The Freiburg Project
Chapter 11

Copyright© 2007 by Robin Pentecost

Mystery Sex Story: Chapter 11 - A young, successful architect, who lives in a nudist village in the south of France, pulls her life together after her husband's suicide. She wins a major project and things begin to happen. (Mystery/Thriller, no explicit sex)

Caution: This Mystery Sex Story contains strong sexual content, including Romantic  

She took the TGV to Montpellier. It was her habit, after a long trip, to ride first class, at least on the train. The quiet helped her relax and, in the greater space, she could do some work. Today as the train slid from the Gare de Lyon through the southern suburbs gathering speed, Helen wrote up a report on her laptop and settled into her chair.

After Theo's death, Helen had left Stuttgart and moved to Paris, continuing to work for the same architectural firm, expanding her experience in designing and building recreational spaces. She found an attractive apartment in the Sixième that had the glassy studio style famous from the days of starving artists in the 19th and early 20th centuries. In these days, such a 'garret' studio was only affordable by people with substantial incomes, like hers, and was rarely even available in the better parts of town. She loved the apartment's fin-de-siècle atmosphere and didn't mind the cost. When she went on her own, it was a decision she made with care and never regretted.

Paris had been good to her in many ways. She had lived there as a girl, gone to school there until her family's travels took her to Germany and the university. It had been a secure place to return after the shock of tragedy. She found new friends, one or two casual lovers like René. Her friendship and fond (she could not admit to the word 'loving') connection with Johannes was a somewhat different matter, though not enough so to affect her unwillingness to enter what she called a "relationship".

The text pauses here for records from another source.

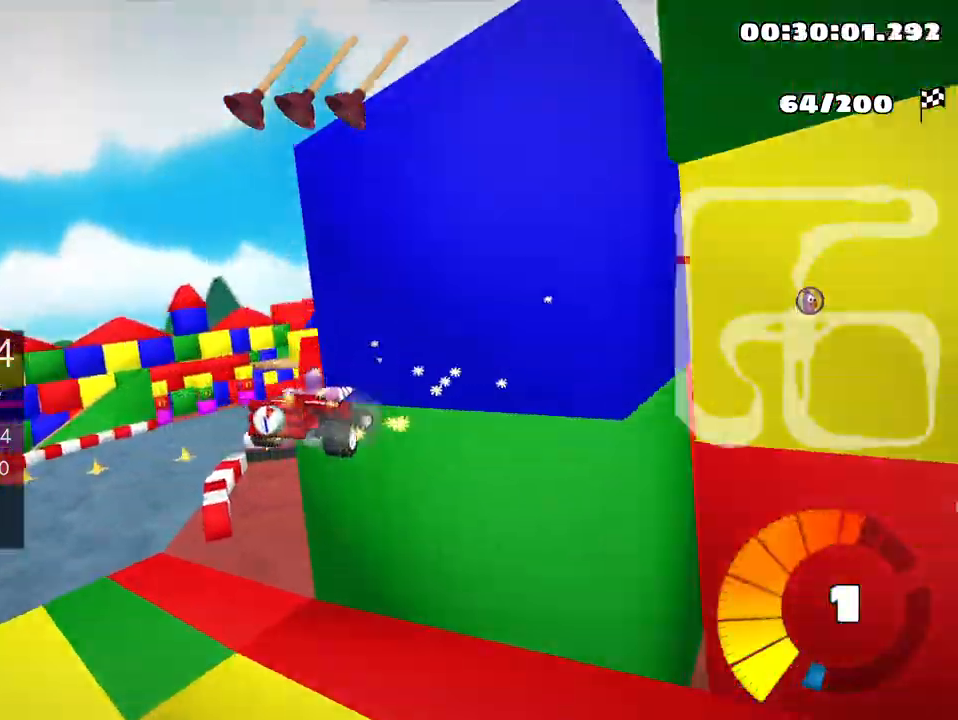
{"keys": ["skid", "up"], "events": [[217, "left", "up"]]}
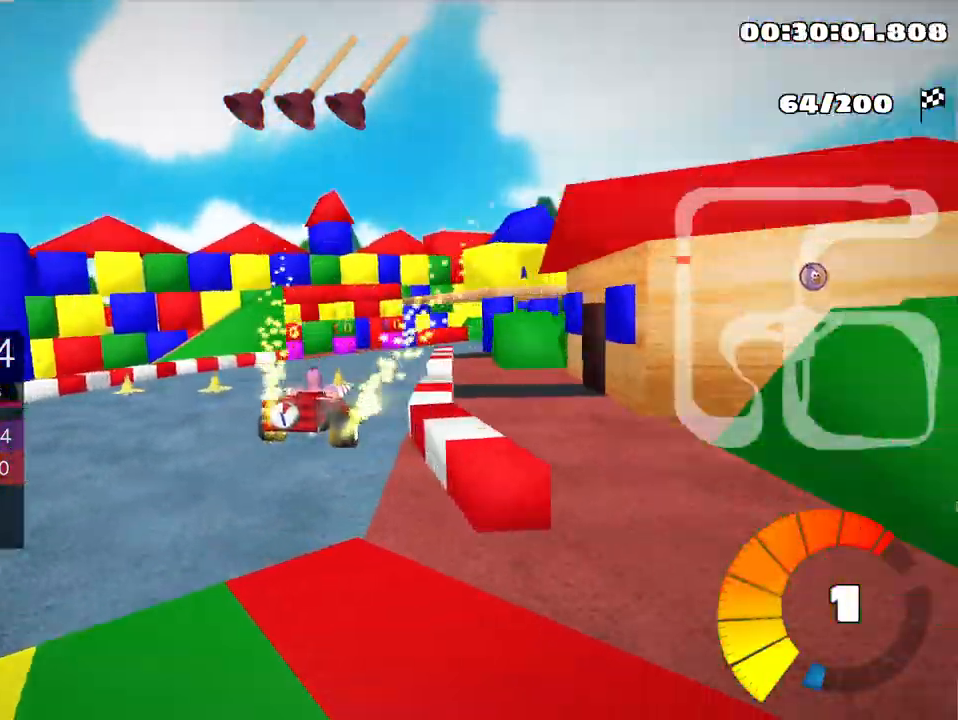
{"keys": ["up"], "events": [[167, "right", "down"], [433, "right", "up"], [467, "skid", "up"]]}
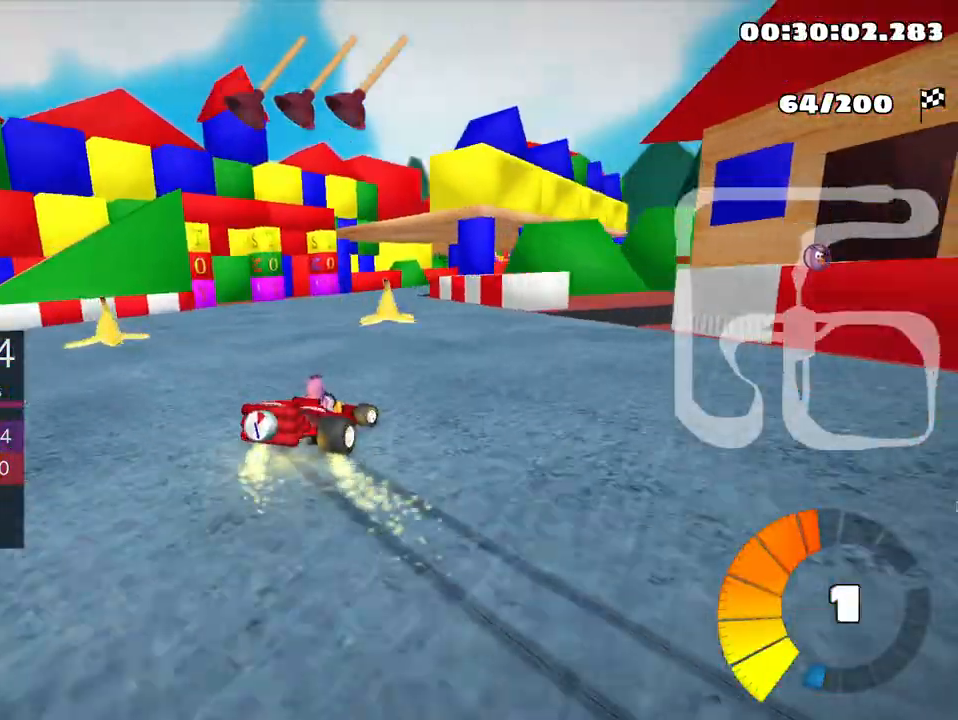
{"keys": ["up"], "events": [[267, "nitro", "down"], [467, "nitro", "up"]]}
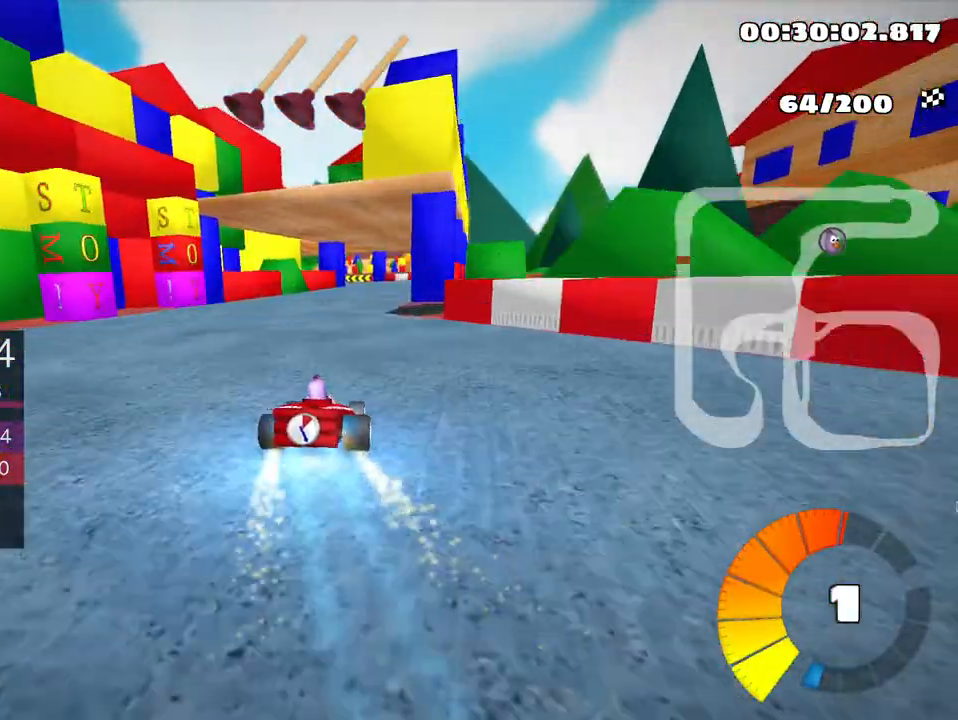
{"keys": ["right", "up"], "events": [[500, "right", "down"]]}
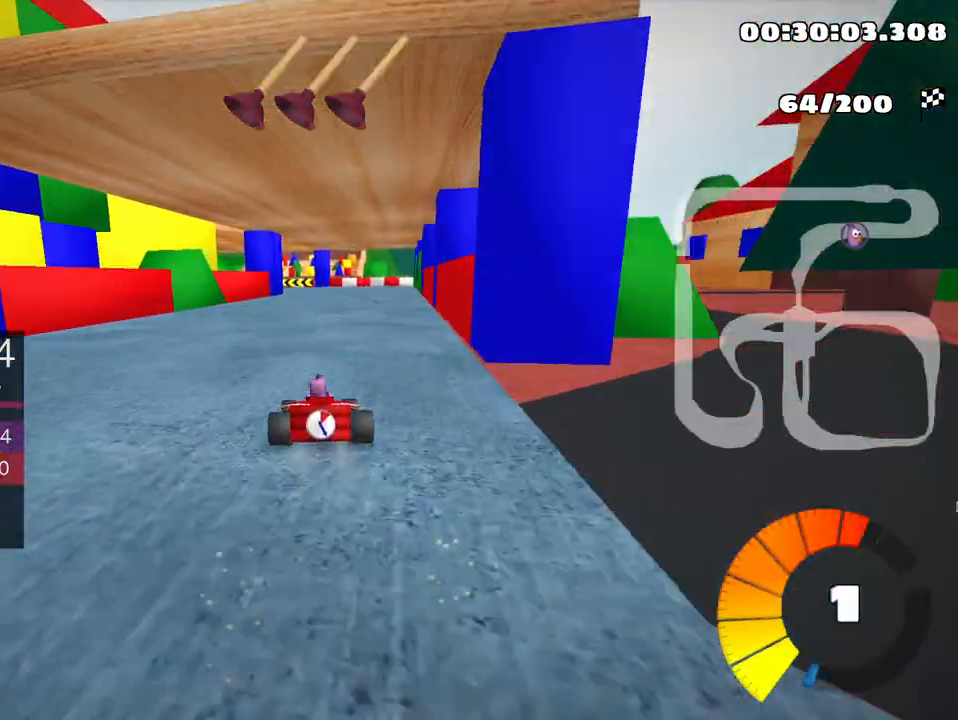
{"keys": ["left", "skid", "up"], "events": [[350, "right", "up"], [383, "left", "down"], [417, "skid", "down"]]}
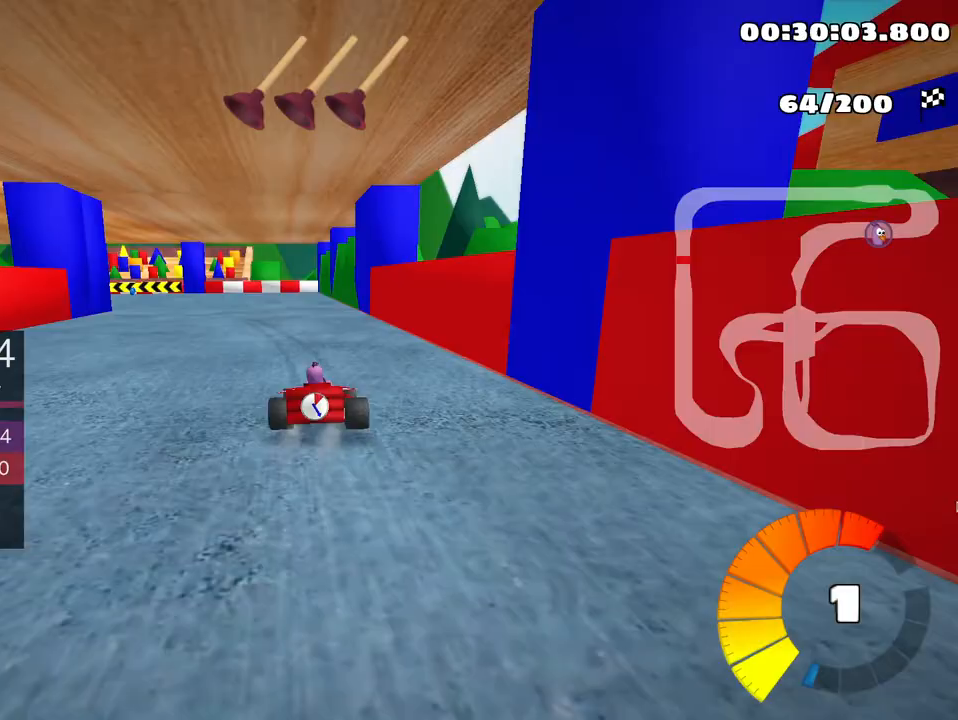
{"keys": ["left", "up"], "events": [[500, "skid", "up"]]}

The episode in Geneva was still with her. Johannes had been a good friend and a rewarding lover since she had left the life whose end she was still trying to forget. After Rummy Harms, he was the most reliable, the most understanding and sensitive man she had known through those years of reconstruction. The night with René had just been an opportunity to bank the fires that had gone unslaked during the days in Geneva and London.

But, as she considered it all, she thought, too, of Johannes, and shivered. 'I may have to think more about this, ' she said to herself, more aware now of the dangers of modern sexual adventurism. 'René may be a thing of the past, condoms notwithstanding.'

As her depression and shock over Theo's death had eased, Helen had thrown herself into her work, gaining additional recognition for her imagination and creative approach, where she had always been known for attention to detail and precision execution. Once she had gone on her own as an architectural consultant, she was able to push for larger roles with previous clients and to advance her creative abilities.

Her partnership with Rummy Harms had enabled her to branch out into project management, as well as creation, building the projects she designed. But her growth was also due to a certain deeper understanding and empathy that she was able to achieve with her clients and express in her work that her position in a larger firm had not permitted. Her recent success in Geneva was another confirmation of her negotiating skills, as well as of her design creativity.

Recreational spaces, she knew, are more than places to play. They must include places for privacy, meditation, where possible for an interplay with nature, and many other aspects of design. And somehow she was able to see and reach for these opportunities amid the myriad technical details of designing and constructing a building.

Even as she built her reputation she found time for introspection she had not taken advantage of in her earlier life. Her long walks on the beach were a part of that, as was her tendency to use travel as a meditative opportunity. She was not a person for whom despair or depression held any attraction. She looked for ways to consider her life and they helped her begin to find a kind of peace, or at least, a cessation of the inner emotional hostilities that had nearly overwhelmed her after Theo's death. Nevertheless, she had made a basic decision: never again a relationship on which she depended as she had on Theo.

As the train flew south through the countryside, Helen watched the scenery at the middle distance, beyond the blur of the track-side buildings and structures too close to see at speed.